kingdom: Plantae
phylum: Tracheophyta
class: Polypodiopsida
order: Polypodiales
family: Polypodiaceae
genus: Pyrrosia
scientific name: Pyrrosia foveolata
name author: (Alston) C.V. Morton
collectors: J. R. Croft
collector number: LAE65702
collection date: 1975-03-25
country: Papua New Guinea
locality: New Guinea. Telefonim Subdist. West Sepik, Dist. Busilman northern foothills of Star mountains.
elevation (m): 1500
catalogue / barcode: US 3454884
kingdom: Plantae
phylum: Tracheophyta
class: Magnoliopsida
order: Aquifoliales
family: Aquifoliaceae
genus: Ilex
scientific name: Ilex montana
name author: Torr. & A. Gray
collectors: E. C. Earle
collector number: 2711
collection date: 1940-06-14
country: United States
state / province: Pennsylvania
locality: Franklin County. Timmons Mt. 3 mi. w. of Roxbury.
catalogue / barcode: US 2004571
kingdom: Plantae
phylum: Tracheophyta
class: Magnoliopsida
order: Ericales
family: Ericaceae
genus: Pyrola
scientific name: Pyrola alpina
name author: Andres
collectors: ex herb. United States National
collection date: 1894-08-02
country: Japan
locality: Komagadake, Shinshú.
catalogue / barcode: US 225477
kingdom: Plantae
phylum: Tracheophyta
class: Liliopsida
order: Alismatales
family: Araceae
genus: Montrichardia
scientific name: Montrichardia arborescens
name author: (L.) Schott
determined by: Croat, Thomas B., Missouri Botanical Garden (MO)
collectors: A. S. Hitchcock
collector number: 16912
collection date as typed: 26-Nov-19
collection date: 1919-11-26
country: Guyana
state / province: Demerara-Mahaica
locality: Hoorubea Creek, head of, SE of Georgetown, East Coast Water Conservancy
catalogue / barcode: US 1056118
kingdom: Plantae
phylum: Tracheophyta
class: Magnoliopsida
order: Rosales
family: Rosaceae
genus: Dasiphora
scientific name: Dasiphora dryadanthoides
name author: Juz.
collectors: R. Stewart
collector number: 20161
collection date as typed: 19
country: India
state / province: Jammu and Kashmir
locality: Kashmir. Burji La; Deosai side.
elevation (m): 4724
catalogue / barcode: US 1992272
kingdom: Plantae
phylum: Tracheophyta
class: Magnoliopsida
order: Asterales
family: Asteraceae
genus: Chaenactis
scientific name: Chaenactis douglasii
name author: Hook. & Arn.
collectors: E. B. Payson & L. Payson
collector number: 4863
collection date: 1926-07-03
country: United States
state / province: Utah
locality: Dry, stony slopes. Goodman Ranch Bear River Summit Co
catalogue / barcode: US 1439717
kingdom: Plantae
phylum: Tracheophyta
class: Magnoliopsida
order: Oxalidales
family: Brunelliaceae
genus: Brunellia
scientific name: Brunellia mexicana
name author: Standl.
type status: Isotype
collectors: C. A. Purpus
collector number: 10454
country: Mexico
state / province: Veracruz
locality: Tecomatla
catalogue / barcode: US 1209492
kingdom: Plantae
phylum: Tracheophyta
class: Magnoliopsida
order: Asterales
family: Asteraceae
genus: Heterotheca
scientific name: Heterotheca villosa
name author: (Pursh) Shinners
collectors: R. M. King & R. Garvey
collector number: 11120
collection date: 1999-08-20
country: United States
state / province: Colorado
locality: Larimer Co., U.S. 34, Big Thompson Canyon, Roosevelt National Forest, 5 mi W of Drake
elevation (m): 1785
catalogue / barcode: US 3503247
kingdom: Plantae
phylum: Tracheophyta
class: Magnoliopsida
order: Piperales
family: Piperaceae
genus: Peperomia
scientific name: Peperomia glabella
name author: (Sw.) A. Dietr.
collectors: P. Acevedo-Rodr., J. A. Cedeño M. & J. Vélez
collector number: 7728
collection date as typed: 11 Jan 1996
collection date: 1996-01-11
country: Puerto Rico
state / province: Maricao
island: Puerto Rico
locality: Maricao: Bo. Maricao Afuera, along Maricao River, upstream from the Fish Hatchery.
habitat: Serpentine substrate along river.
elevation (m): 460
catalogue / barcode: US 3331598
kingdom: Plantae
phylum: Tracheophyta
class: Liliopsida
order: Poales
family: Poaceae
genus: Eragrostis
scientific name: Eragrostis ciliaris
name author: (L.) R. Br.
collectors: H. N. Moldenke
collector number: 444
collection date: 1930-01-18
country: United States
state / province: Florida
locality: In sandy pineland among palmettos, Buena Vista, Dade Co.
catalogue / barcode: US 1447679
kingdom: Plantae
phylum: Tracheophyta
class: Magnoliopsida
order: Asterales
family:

EXERCISE DESCRIPTION: Identify each line in the items above that contains the string "scientific", and copy every such line in full.

COMPLETE RESPONSE:
scientific name: Pyrrosia foveolata
scientific name: Ilex montana
scientific name: Pyrola alpina
scientific name: Montrichardia arborescens
scientific name: Dasiphora dryadanthoides
scientific name: Chaenactis douglasii
scientific name: Brunellia mexicana
scientific name: Heterotheca villosa
scientific name: Peperomia glabella
scientific name: Eragrostis ciliaris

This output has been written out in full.